We’ll also briefly look at using an environment file for configuration. While this can keep commands short, it comes with trade-offs. In the next article, I’ll show how to configure both approaches and explain why I ultimately prefer explicit command-line arguments for clarity, discoverability, and operator control.

My plan for this series is to build the code base to show you how to I built up my PoC over the course of a few months with the goal of having you develop your own. I'm planning on proceeding from single topics that progress to testing the PoC against a fictitious server with an SQL flaw that will allow us to extract a token and showing the difference between a linear and binary search.

## Series Roadmap

This article establishes the foundation for the PoC skeleton.

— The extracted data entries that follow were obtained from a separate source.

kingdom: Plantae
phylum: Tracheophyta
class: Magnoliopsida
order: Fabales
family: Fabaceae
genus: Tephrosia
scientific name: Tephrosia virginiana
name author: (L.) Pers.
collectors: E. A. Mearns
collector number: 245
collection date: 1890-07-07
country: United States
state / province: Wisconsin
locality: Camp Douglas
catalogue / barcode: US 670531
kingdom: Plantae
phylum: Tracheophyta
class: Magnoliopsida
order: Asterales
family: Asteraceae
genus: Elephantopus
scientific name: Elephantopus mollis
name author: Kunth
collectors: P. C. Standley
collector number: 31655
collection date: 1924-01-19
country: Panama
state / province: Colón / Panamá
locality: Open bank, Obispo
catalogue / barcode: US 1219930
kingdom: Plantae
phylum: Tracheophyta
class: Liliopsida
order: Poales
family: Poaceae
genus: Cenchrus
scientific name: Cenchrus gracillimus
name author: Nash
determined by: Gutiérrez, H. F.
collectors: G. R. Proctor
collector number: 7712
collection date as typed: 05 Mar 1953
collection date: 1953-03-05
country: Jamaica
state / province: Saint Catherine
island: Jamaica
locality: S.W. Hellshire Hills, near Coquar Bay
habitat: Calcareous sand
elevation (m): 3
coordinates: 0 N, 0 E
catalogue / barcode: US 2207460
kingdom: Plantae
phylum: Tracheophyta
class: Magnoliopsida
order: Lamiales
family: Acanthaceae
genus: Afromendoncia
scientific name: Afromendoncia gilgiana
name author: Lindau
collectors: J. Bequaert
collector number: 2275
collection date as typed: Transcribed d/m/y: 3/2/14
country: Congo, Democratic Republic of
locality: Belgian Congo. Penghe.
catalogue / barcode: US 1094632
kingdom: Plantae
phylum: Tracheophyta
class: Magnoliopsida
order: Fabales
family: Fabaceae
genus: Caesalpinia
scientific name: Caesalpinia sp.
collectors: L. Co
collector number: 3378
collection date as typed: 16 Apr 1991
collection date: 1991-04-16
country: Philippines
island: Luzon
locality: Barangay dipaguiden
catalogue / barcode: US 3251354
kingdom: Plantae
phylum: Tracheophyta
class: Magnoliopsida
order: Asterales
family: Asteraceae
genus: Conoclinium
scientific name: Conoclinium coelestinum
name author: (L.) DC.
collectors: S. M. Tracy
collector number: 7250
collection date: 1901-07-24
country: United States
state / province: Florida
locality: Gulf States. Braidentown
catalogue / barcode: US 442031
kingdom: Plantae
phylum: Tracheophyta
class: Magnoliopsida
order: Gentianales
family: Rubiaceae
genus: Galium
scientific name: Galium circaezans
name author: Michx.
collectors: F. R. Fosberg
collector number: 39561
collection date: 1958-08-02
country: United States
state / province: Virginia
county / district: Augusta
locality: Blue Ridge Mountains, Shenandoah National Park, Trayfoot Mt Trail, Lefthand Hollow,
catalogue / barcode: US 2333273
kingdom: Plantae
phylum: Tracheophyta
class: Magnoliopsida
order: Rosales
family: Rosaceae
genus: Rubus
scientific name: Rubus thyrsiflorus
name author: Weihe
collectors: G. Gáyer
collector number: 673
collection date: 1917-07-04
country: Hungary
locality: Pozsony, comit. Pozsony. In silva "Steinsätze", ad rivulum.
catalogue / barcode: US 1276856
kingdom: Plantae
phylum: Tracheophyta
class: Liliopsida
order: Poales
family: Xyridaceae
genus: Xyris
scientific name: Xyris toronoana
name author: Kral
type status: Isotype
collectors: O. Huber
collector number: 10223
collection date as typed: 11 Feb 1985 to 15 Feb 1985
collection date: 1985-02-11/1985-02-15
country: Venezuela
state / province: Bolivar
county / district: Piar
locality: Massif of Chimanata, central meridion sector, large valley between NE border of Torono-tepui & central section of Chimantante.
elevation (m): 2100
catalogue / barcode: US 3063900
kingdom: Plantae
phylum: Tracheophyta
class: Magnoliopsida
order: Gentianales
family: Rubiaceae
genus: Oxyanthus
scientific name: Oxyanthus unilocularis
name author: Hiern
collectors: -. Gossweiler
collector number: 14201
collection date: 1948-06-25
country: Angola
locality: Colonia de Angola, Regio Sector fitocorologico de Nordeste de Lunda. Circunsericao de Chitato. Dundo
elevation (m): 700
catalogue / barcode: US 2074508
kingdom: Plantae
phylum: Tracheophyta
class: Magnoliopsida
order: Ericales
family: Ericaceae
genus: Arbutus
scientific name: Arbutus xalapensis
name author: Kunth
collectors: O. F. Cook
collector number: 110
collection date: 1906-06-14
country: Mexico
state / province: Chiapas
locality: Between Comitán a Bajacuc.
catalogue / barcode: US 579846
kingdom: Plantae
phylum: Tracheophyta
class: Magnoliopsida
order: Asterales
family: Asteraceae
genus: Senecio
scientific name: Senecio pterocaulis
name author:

Each subsequent part builds on this structure incrementally.

2. [Argument Parsing for OSWE PoCs - argparse vs dotenv](/fermiparadox/oswe-poc-skeleton/02-argument-parsing-for-oswe-pocs-argparse-vs-dotenv.md)
3. [Context Management with Dataclasses](/fermiparadox/oswe-poc-skeleton/03-context-management-with-dataclasses.md)
4. [Control Flow and Stage Management](/fermiparadox/oswe-poc-skeleton/04-control-flow-and-stage-management.md)
5. [Structured Logging for Exploit Development](/fermiparadox/oswe-poc-skeleton/05-structured-logging-for-exploit-development.md)
6. [One-Shot Web Servers for Payload Delivery and Callbacks](/fermiparadox/oswe-poc-skeleton/06-one-shot-web-servers-for-payload-delivery-and-callbacks.md)
7. [Asynchronous Execution for Request-Heavy Exploit Stages](/fermiparadox/oswe-poc-skeleton/07-asynchronous-execution-for-request-heavy-exploit-stages.md)
8. [Time-Based Blind SQL Injection - Linear, Binary, and Async Extraction](/fermiparadox/oswe-poc-skeleton/08-time-based-blind-sql-injection-linear-binary-and-async-extraction.md)

By the end of this series, you should have a reusable PoC skeleton that you can adapt to each lab or exam target with minimal rewrites.